- _Exercise description_:
Could you return each line of the listing below without changing a single character?

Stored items
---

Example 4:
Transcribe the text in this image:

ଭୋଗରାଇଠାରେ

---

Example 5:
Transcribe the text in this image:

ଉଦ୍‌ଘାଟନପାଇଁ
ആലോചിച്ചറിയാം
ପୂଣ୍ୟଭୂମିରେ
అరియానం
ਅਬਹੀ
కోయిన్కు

- _Expected answer_:
---

Example 4:
Transcribe the text in this image:

ଭୋଗରାଇଠାରେ

---

Example 5:
Transcribe the text in this image:

ଉଦ୍‌ଘାଟନପାଇଁ
ആലോചിച്ചറിയാം
ପୂଣ୍ୟଭୂମିରେ
అరియానం
ਅਬਹੀ
కోయిన్కు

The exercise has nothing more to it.